OBIETTIVI:
**1.** Elenca tutte le leggi citate nella sentenza del T.A.R. riportata più sotto, escludendo circolari e note.
**2.** Cita dalla sentenza del T.A.R. il brano che comincia con le parole "Svolgimento del processo" e si chiude dopo "sede a Padova.".

ESTRATTO DELLA FONTE:

==============================

Polizia di Stato - Pistola dotazione personale - Armadio personale - Custodia - Obblighi
IMPIEGO PUBBLICO
T.A.R. Veneto Venezia Sez. I, 21-04-2010, n. 1498
Fatto - Diritto P.Q.M.
Svolgimento del processo - Motivi della decisione
Avvisate le stesse parti ai sensi dell'art. 21 decimo comma della legge n. 1034/71, introdotto dalla legge 205/2000;
Il ricorso in epigrafe va respinto, per quanto qui appresso specificato.
1.Il ricorrente, Assistente della Polizia di Stato L.M., presta servizio presso il II° Reparto Mobile della Polizia di Stato, avente sede a Padova.
Il M. sino al 20 gennaio 2009 ha fruito dell'alloggio collettivo corrispondente alla stanza n. 36 ubicata nella c.d. "Palazzina Celere" del predetto Reparto e, quando ha lasciato l'alloggio stesso avendo acquistato un'abitazione nel Comune di @@@@@@@ (Padova), ha sottoscritto per presa visione la nota Prot. n. 532/Cat.2.10 dd. 19 gennaio 2009 a firma del Dirigente del Reparto medesimo con la quale gli è stata comunicata la messa a disposizione presso la sede di servizio di un armadio nel quale avrebbe potuto custodire l'uniforme e il materiale da equipaggiamento, ma non l'arma in dotazione personale (cfr. doc. 2 di parte ricorrente)
Contestualmente, nella nota stessa "si ricorda (va)... che la circolare nr. 111.752 - M - 29/586 dd. 30 gennaio 1975 prescrive che il porto della pistola d'ordinanza "è obbligatorio con l'abito civile per il personale in servizio. A tal fine è da considerare servizio il tragitto dall'abitazione in Caserma, agli alloggiamenti, agli uffici e viceversa"" (cfr. ibidem).
Giova sin d'ora evidenziare che tale circolare, emanata dalla Direzione Generale della Pubblica Sicurezza ancor prima della riforma introdotta con L. 1 aprile 1981 n. 121 e recante la smilitarizzazione del Corpo delle Guardie di Pubblica Sicurezza, così recita, per quanto qui segnatamente interessa: "Questo Ministero, in considerazione delle difformi prassi seguite nell'ambito dei reparti del Corpo circa il porto della pistola d'ordinanza, e a seguito di alcuni gravi inconvenienti verificatisi, ritiene opportuno precisare e disporre quanto appresso: il porto della pistola d'ordinanza è obbligatorio per i sottufficiali, i graduati e le guardie che indossino l'uniforme fuori della caserma e degli alloggiamenti, sia che detto personale sia in servizio che fuori servizio. E' obbligatorio altresì con l'abito civile per il personale in servizio. A tal fine è da considerare in servizio il tragitto dall'abitazione alla caserma, agli alloggiamenti,agli uffici e viceversa; il porto della
pistola è facoltativo qualora il personale si trovi fuori servizio ed indossi l'abito civile..." (cfr. ibidem, doc. 3)

==============================

VOCI:

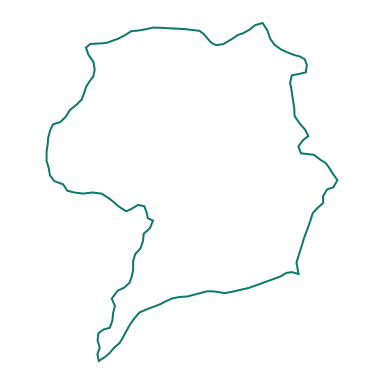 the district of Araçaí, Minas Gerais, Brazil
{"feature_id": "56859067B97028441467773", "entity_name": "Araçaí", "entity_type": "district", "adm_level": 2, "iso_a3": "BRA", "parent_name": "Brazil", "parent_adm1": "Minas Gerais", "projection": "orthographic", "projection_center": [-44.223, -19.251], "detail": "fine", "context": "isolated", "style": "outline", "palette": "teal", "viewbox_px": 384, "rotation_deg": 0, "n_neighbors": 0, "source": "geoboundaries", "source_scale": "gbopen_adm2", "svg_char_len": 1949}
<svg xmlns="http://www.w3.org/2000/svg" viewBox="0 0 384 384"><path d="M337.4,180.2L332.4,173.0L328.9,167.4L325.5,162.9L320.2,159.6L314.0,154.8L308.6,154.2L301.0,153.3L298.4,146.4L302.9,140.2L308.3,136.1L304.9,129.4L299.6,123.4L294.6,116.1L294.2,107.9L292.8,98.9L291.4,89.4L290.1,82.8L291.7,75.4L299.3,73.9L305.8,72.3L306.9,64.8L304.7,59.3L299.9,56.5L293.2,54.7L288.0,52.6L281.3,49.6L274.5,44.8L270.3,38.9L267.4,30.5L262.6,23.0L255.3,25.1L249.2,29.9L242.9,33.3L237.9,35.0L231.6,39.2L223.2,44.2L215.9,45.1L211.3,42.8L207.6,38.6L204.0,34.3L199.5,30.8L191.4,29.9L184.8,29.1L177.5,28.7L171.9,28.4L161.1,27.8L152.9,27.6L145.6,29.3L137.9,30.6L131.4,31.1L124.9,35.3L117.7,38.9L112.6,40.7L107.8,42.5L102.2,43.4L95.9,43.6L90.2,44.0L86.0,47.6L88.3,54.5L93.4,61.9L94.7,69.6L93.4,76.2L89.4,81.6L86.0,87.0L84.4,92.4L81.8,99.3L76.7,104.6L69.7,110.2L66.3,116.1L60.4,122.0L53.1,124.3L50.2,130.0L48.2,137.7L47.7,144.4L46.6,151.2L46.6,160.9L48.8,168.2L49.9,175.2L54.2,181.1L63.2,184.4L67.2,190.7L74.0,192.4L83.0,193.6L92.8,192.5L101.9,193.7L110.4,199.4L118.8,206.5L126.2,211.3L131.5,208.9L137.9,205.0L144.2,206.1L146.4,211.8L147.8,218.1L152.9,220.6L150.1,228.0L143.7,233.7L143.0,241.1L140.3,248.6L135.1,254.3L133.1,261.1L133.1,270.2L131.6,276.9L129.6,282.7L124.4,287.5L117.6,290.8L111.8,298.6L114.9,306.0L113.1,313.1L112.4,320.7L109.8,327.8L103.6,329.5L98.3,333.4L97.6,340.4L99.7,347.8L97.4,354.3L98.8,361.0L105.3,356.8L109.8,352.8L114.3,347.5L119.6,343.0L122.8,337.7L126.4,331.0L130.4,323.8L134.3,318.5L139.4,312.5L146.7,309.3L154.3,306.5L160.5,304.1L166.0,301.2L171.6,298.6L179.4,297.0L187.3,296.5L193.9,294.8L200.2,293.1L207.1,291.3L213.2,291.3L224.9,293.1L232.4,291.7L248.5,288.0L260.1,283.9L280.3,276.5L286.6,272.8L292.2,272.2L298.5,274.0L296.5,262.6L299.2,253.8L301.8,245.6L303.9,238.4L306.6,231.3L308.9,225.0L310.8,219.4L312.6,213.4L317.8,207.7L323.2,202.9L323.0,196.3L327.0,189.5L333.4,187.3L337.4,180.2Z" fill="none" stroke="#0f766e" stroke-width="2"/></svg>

==============================

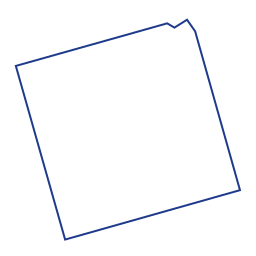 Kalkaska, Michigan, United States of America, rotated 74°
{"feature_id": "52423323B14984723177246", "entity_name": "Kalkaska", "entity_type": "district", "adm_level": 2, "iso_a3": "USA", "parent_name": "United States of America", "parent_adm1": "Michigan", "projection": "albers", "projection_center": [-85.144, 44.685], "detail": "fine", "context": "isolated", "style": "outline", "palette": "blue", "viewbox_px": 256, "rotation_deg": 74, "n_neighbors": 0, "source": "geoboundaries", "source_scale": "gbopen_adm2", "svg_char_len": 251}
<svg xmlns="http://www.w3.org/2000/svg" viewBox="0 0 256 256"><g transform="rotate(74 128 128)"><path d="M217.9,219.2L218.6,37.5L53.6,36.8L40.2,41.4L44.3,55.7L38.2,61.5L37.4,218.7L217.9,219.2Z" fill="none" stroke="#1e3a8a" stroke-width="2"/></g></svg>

==============================

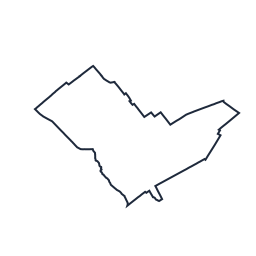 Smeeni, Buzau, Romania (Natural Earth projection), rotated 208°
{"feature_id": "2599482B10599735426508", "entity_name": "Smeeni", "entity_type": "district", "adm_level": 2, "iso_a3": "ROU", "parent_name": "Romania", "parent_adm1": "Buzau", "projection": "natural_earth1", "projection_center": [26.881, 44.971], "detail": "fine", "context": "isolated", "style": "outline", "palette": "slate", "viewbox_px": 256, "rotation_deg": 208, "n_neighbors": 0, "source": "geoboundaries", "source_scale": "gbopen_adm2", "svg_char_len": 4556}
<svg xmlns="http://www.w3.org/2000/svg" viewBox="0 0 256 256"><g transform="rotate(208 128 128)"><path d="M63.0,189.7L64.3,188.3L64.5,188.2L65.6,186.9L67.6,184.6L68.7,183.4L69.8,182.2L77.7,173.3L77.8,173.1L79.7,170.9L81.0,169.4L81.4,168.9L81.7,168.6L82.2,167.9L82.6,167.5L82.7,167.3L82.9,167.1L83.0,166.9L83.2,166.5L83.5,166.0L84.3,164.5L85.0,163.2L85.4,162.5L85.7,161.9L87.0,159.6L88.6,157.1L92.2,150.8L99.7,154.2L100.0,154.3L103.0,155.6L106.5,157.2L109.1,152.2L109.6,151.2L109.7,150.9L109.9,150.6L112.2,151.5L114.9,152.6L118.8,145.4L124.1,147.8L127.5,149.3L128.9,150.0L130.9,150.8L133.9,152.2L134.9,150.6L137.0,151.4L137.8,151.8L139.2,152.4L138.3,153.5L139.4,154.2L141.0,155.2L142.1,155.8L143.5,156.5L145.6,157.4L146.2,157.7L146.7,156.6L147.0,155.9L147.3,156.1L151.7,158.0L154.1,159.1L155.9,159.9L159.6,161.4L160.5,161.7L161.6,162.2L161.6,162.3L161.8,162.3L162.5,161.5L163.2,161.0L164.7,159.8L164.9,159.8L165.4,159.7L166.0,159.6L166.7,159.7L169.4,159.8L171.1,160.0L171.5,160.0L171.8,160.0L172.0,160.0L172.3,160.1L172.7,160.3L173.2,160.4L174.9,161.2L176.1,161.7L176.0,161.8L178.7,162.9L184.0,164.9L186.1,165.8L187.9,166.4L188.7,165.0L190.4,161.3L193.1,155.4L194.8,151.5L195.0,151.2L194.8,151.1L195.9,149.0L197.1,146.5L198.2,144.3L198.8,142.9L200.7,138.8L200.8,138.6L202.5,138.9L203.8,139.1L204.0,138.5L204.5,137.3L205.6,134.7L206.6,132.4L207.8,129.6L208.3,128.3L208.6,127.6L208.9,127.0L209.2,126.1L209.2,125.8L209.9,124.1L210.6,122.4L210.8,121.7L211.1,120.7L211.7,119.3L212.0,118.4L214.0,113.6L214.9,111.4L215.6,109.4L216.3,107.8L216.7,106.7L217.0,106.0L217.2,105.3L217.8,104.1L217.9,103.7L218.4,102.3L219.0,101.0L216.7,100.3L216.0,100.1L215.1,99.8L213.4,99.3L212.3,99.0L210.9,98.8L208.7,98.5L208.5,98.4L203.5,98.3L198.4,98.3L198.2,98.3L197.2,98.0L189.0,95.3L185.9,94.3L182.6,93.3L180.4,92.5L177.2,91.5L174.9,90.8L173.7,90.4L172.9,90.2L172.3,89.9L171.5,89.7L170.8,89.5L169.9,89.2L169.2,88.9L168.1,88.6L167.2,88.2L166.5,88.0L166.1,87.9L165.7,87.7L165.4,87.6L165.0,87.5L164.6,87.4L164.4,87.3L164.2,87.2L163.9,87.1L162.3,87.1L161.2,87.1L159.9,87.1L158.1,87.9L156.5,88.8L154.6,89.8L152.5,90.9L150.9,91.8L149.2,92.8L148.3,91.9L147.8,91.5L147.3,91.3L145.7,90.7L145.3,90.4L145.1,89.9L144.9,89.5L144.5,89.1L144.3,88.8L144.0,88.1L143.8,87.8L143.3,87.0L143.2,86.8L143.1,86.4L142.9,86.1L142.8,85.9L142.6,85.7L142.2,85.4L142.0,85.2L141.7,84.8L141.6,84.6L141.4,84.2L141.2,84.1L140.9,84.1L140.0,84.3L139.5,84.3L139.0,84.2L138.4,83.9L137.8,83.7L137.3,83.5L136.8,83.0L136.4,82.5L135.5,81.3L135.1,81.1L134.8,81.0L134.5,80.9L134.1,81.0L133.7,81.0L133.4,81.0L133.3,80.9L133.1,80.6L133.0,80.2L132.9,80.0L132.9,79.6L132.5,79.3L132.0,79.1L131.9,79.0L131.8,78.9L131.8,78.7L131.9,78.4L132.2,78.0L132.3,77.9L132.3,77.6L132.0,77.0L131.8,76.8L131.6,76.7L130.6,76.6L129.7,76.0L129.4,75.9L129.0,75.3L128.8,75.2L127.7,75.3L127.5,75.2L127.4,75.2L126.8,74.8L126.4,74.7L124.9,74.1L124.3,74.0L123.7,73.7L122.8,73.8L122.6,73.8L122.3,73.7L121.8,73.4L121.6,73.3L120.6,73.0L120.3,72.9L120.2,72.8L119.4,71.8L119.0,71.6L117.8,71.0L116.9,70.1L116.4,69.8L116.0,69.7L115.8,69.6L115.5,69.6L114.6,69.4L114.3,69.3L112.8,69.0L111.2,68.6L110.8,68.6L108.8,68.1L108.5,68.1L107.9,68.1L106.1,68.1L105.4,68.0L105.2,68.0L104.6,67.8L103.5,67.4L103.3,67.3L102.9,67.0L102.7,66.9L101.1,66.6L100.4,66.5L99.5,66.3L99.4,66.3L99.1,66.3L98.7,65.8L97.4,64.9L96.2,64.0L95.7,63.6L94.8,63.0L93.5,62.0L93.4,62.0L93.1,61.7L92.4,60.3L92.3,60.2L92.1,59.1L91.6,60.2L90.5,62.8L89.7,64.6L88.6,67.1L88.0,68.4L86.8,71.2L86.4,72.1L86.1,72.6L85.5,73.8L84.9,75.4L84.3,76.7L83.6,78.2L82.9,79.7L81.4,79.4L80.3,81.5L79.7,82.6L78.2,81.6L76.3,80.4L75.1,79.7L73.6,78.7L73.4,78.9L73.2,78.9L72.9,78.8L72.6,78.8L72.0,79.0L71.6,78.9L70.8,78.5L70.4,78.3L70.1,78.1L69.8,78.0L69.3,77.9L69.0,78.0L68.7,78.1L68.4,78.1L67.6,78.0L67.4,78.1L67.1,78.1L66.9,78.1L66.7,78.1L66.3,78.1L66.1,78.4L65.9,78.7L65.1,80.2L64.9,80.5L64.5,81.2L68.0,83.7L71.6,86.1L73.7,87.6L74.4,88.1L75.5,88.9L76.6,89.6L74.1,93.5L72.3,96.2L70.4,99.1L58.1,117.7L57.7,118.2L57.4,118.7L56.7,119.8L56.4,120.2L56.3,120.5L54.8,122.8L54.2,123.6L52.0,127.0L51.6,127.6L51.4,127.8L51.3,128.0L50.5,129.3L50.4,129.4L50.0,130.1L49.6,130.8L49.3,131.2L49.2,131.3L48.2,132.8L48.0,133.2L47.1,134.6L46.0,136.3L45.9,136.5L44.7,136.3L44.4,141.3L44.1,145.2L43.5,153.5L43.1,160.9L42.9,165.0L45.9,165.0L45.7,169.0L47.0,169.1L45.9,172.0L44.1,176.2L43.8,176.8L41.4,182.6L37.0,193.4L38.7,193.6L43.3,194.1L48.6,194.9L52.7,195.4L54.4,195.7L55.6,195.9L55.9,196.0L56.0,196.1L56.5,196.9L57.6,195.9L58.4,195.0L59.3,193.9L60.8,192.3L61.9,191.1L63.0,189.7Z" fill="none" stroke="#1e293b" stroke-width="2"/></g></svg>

==============================

SOLUZIONI DEGLI ESERCIZI:
**1.**
- legge n. 1034/71
- legge 205/2000
- L. 1 aprile 1981 n. 121

**2.**
Svolgimento del processo - Motivi della decisione
Avvisate le stesse parti ai sensi dell'art. 21 decimo comma della legge n. 1034/71, introdotto dalla legge 205/2000;
Il ricorso in epigrafe va respinto, per quanto qui appresso specificato.
1.Il ricorrente, Assistente della Polizia di Stato L.M., presta servizio presso il II° Reparto Mobile della Polizia di Stato, avente sede a Padova.